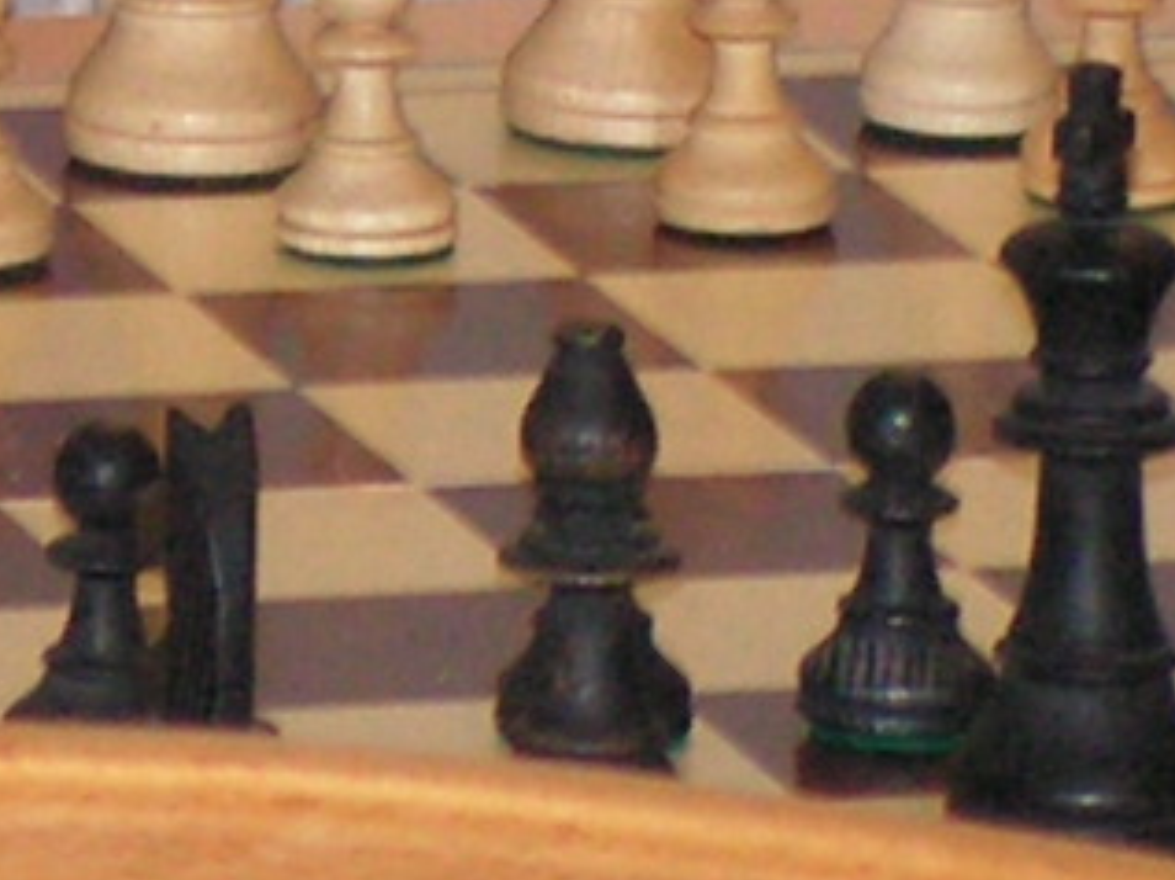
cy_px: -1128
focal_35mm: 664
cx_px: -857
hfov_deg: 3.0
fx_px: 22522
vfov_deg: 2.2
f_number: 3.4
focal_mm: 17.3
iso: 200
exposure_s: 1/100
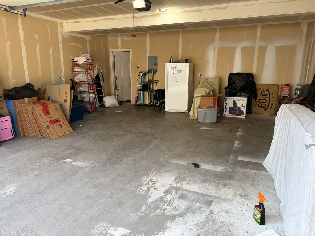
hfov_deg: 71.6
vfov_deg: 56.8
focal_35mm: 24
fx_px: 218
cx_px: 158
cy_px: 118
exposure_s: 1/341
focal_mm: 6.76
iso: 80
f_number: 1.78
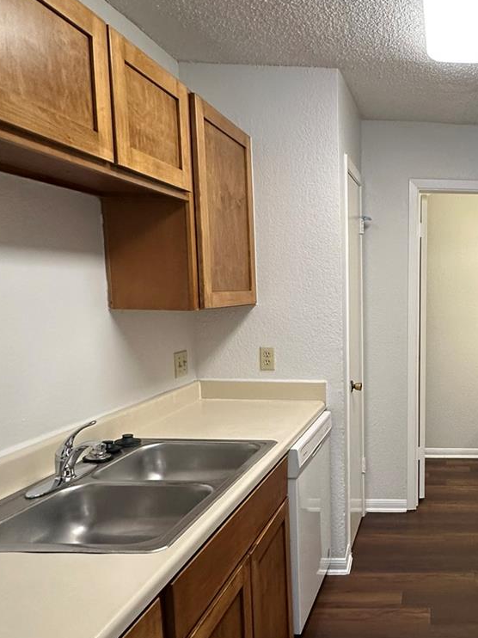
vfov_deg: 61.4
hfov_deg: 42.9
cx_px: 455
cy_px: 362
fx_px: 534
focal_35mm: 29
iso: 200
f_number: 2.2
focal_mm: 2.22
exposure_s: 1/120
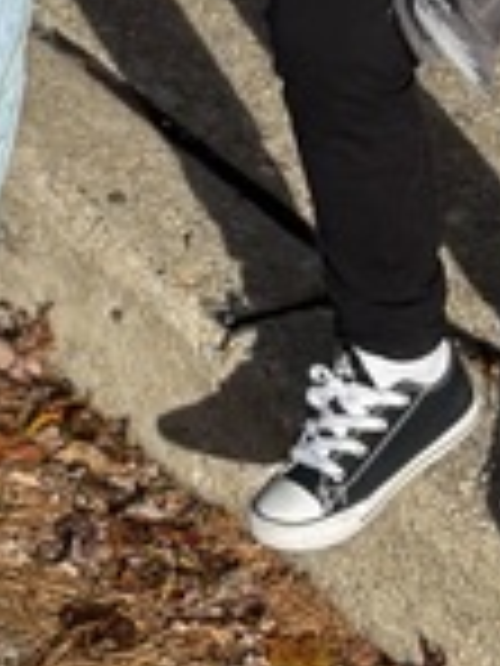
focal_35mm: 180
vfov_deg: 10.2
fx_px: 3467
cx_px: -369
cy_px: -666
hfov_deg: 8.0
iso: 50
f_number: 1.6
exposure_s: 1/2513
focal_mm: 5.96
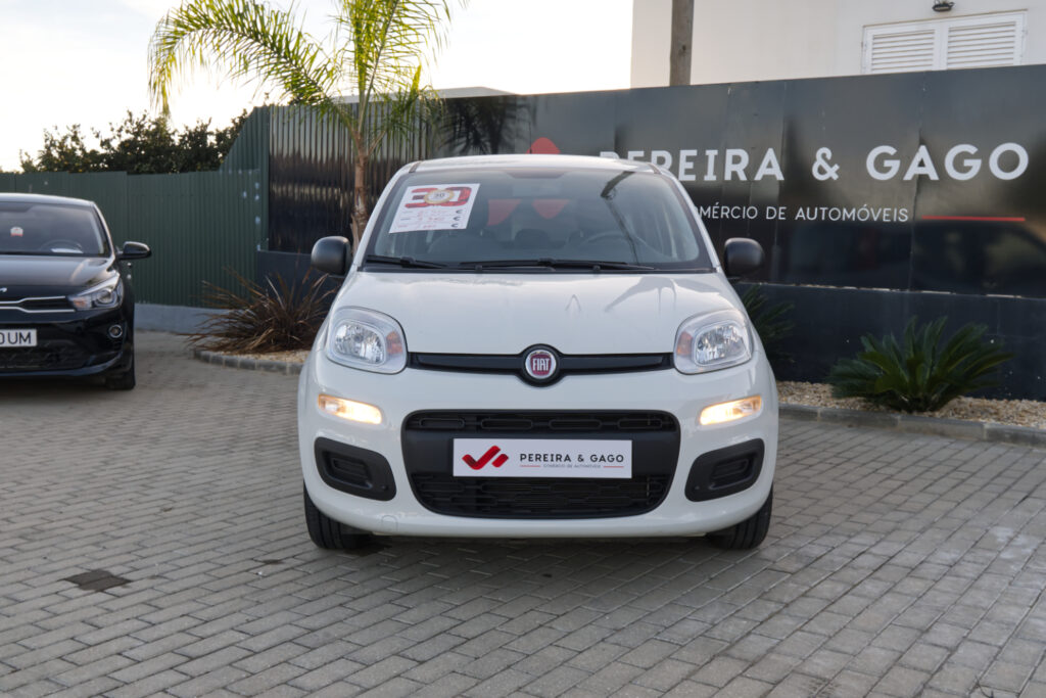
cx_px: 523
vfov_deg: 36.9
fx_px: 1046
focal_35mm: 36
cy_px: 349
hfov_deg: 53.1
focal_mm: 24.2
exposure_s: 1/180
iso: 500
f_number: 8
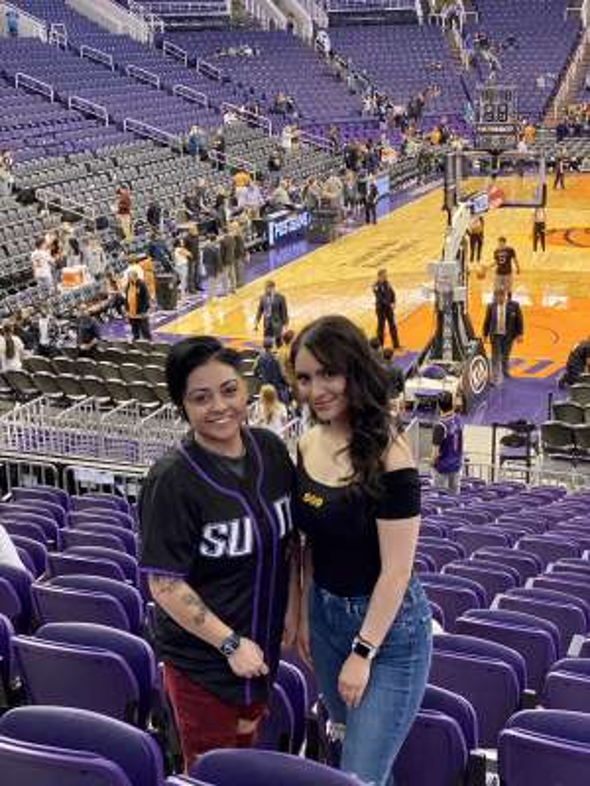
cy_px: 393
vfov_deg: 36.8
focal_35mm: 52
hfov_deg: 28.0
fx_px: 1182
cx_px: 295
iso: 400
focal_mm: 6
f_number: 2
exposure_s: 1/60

Work to complete: Leave out the pictures, and write out all the remaining data above exactly.

Answer below:
cy_px: -1128
focal_35mm: 664
cx_px: -857
hfov_deg: 3.0
fx_px: 22522
vfov_deg: 2.2
f_number: 3.4
focal_mm: 17.3
iso: 200
exposure_s: 1/100
hfov_deg: 71.6
vfov_deg: 56.8
focal_35mm: 24
fx_px: 218
cx_px: 158
cy_px: 118
exposure_s: 1/341
focal_mm: 6.76
iso: 80
f_number: 1.78
vfov_deg: 61.4
hfov_deg: 42.9
cx_px: 455
cy_px: 362
fx_px: 534
focal_35mm: 29
iso: 200
f_number: 2.2
focal_mm: 2.22
exposure_s: 1/120
focal_35mm: 180
vfov_deg: 10.2
fx_px: 3467
cx_px: -369
cy_px: -666
hfov_deg: 8.0
iso: 50
f_number: 1.6
exposure_s: 1/2513
focal_mm: 5.96
cx_px: 523
vfov_deg: 36.9
fx_px: 1046
focal_35mm: 36
cy_px: 349
hfov_deg: 53.1
focal_mm: 24.2
exposure_s: 1/180
iso: 500
f_number: 8
cy_px: 393
vfov_deg: 36.8
focal_35mm: 52
hfov_deg: 28.0
fx_px: 1182
cx_px: 295
iso: 400
focal_mm: 6
f_number: 2
exposure_s: 1/60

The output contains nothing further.